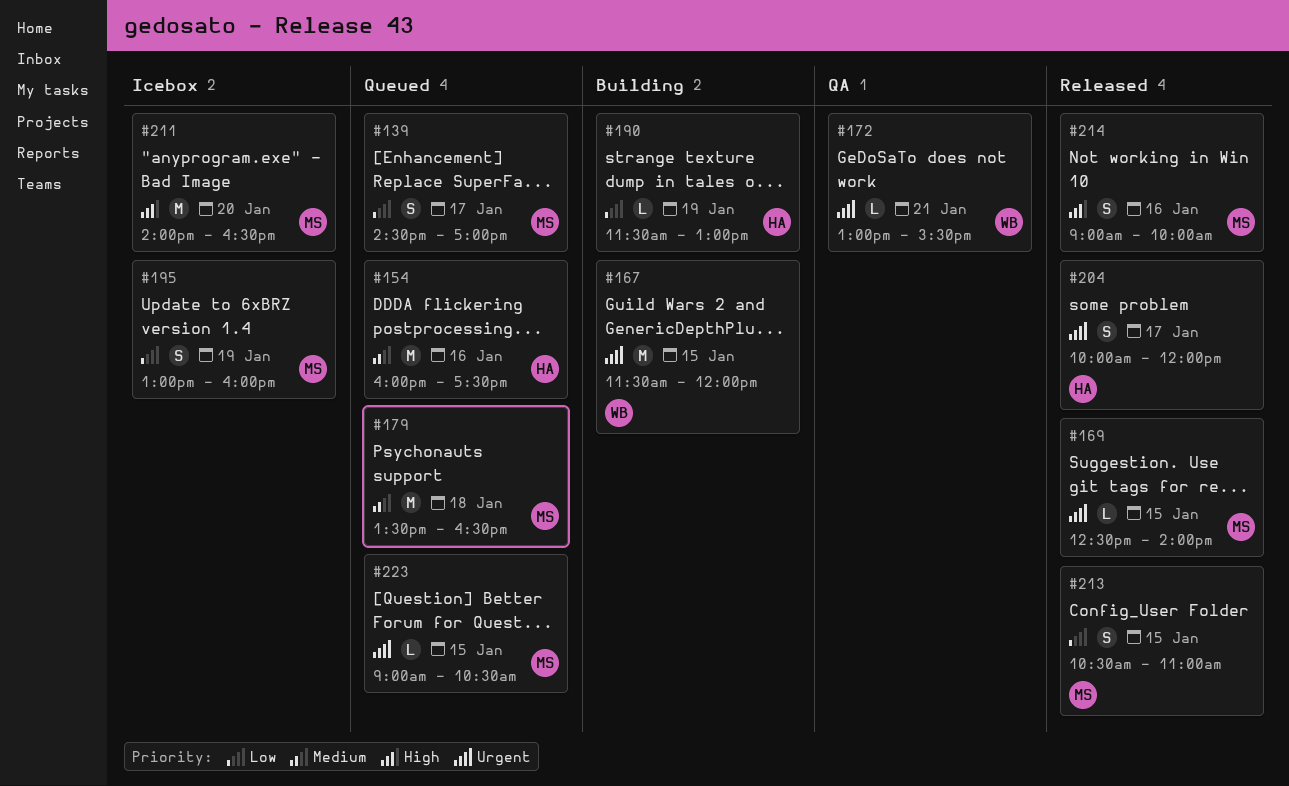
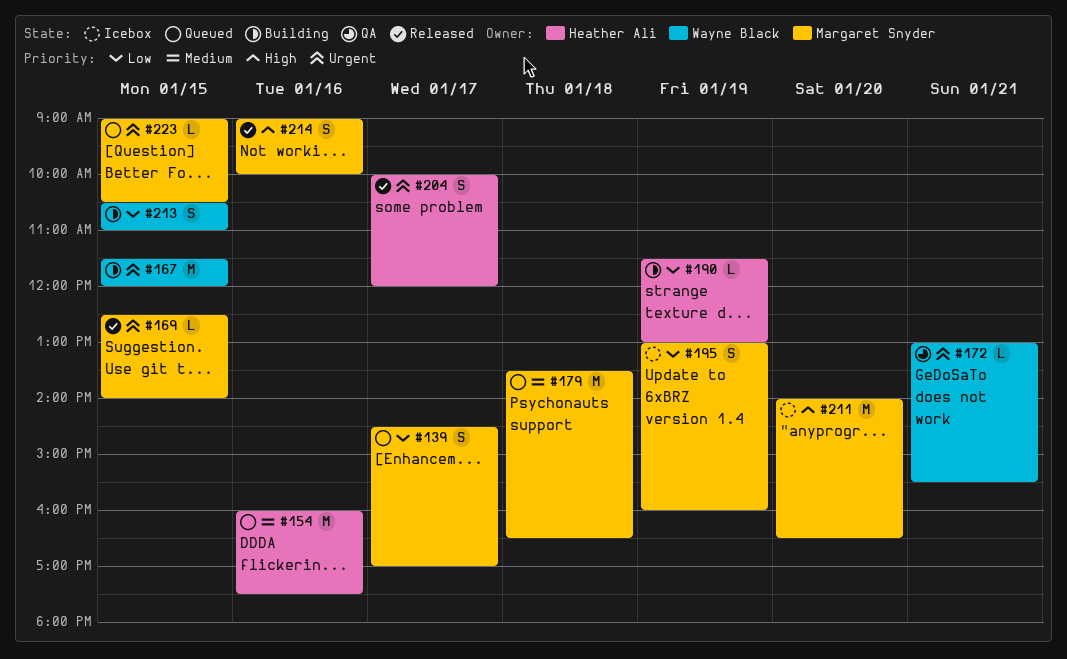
#213, status: Released -> Building
#213, owner: Margaret Snyder -> Wayne Black

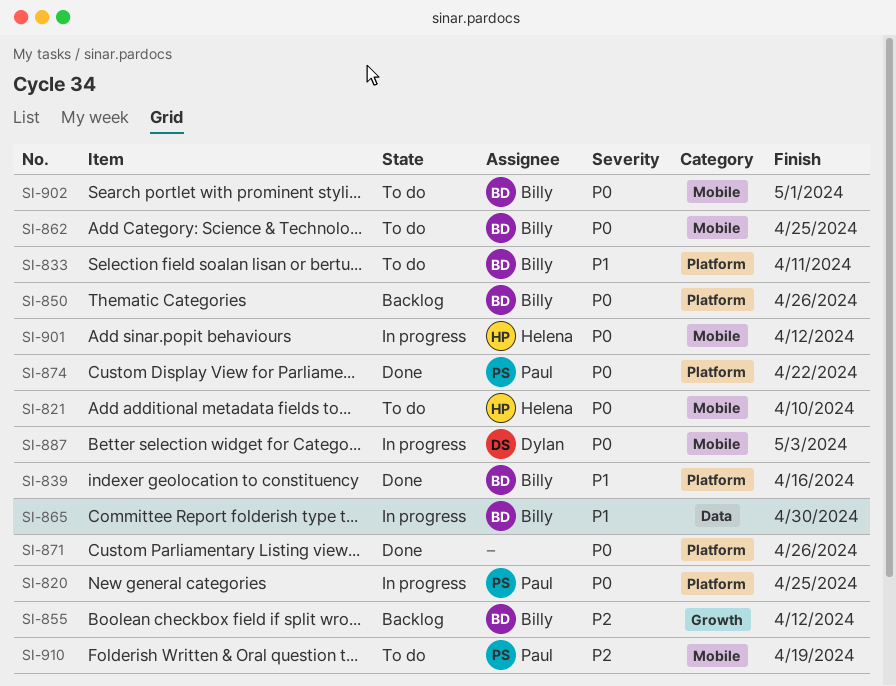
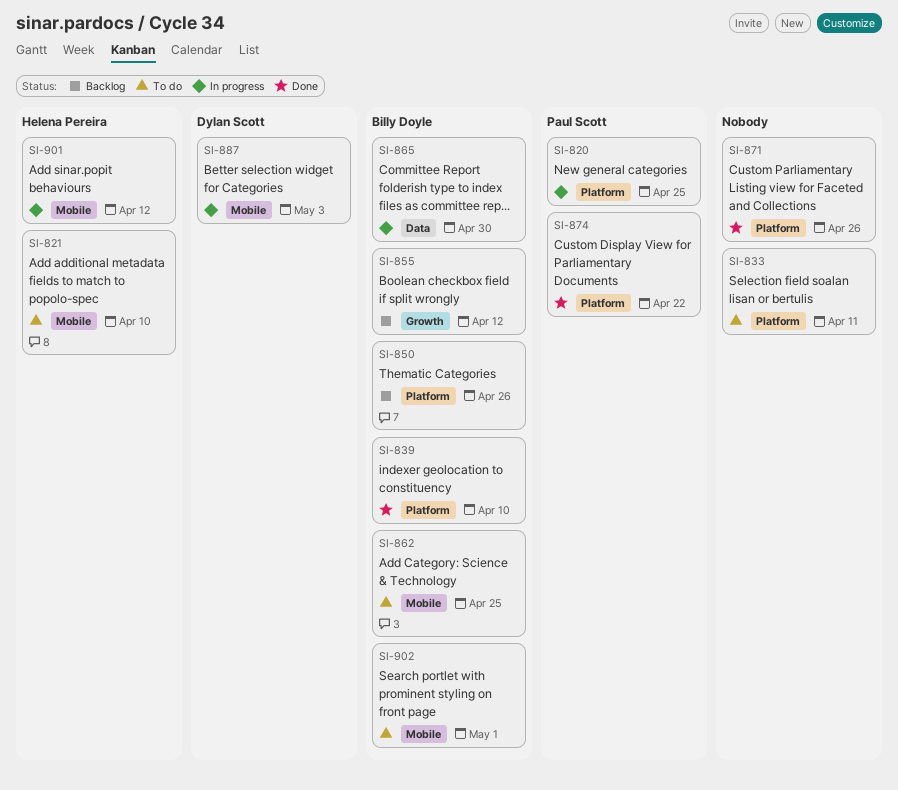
SI-833, owner: Billy Doyle -> none
SI-839, due: Apr 16 -> Apr 10
SI-910: present -> none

━━━━━━

## [YOUR GOAL]
Transcribe exactly the span of lines from the line holding "#213, owner: Margaret Snyder -> Wayne Black" through the last line above, both included. Pictures stay out.

## [SOLUTION TO THE EXERCISE]
#213, owner: Margaret Snyder -> Wayne Black

SI-833, owner: Billy Doyle -> none
SI-839, due: Apr 16 -> Apr 10
SI-910: present -> none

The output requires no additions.